The gathering there included only the young man's family, all of whom must have been skeptical about the chances for the success of the marriage beginning that day. The couple had known each other only about four months, and had spent most of those four months separated by hundreds of miles of telephone line. 

She had ridden the train to Atlanta a few days earlier, back when train lines had names; this line had been called the "Nancy Hanks."  He picked her up at Union Station, a magnificent depot, now also long since gone. He spotted her coming up the enormous marble stairs from the platform to the main floor, also marble. It was a beautiful scene, this pretty girl coming towards him in this splendid setting.

The ceremony was brief, taking place in the living room before the fire place.  She was so nervous -- standing among these strangers -- that she giggled; he hoped that he would remember that he was supposed to say "I will" instead of "I do."  Nervous as they were, they should have been terrified, taking such a serious step when they were barely out of their teens.  They didn't know much about marriage, they knew only that they wanted to be together.

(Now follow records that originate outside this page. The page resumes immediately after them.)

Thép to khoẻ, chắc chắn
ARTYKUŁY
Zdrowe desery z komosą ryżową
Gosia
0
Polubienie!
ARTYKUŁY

In the thirty-four years since that New Year's Eve, the world has changed a millennium’s worth.  The man and woman who promised so much to each other on that day have changed, also.  Even the love that these two held for one another has changed; it has grown into something beyond anything either could have imagined as twenty year olds.  For better; for worse, For richer; for poorer, In sickness and in health...all of this made their love what it is today.

This is my Anniversary card to you, dearest Beverly; my heart is open for all to see.  I still see you as that pretty young girl climbing those marble stairs in that train station thirty-four years ago, your beauty as timeless as the love in my heart for you.  I will love and cherish you forever.